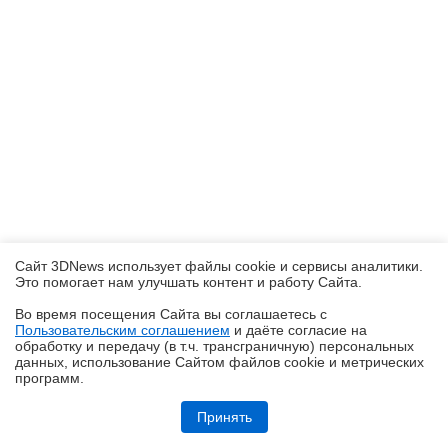
Сайт 3DNews использует файлы cookie и сервисы аналитики.
Это помогает нам улучшать контент и работу Cайта.
Во время посещения Cайта вы соглашаетесь с
Пользовательским соглашением
и даёте согласие на
✖
обработку и передачу (в т.ч. трансграничную) персональных
данных, использование Cайтом файлов cookie и метрических
программ.
Обзор видеокарты Acer Nitro Intel Arc B570 OC
Принять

──────────

INSTRUCTION:
Lay out every line of text in the records as a JSON list of strings, one string per line, with blank lines left out. Leave the pictures out of the answer.

ANSWER TO THIS PROBLEM:
[
  "Сайт 3DNews использует файлы cookie и сервисы аналитики.",
  "Это помогает нам улучшать контент и работу Cайта.",
  "Во время посещения Cайта вы соглашаетесь с",
  "Пользовательским соглашением",
  "и даёте согласие на",
  "✖",
  "обработку и передачу (в т.ч. трансграничную) персональных",
  "данных, использование Cайтом файлов cookie и метрических",
  "программ.",
  "Обзор видеокарты Acer Nitro Intel Arc B570 OC",
  "Принять"
]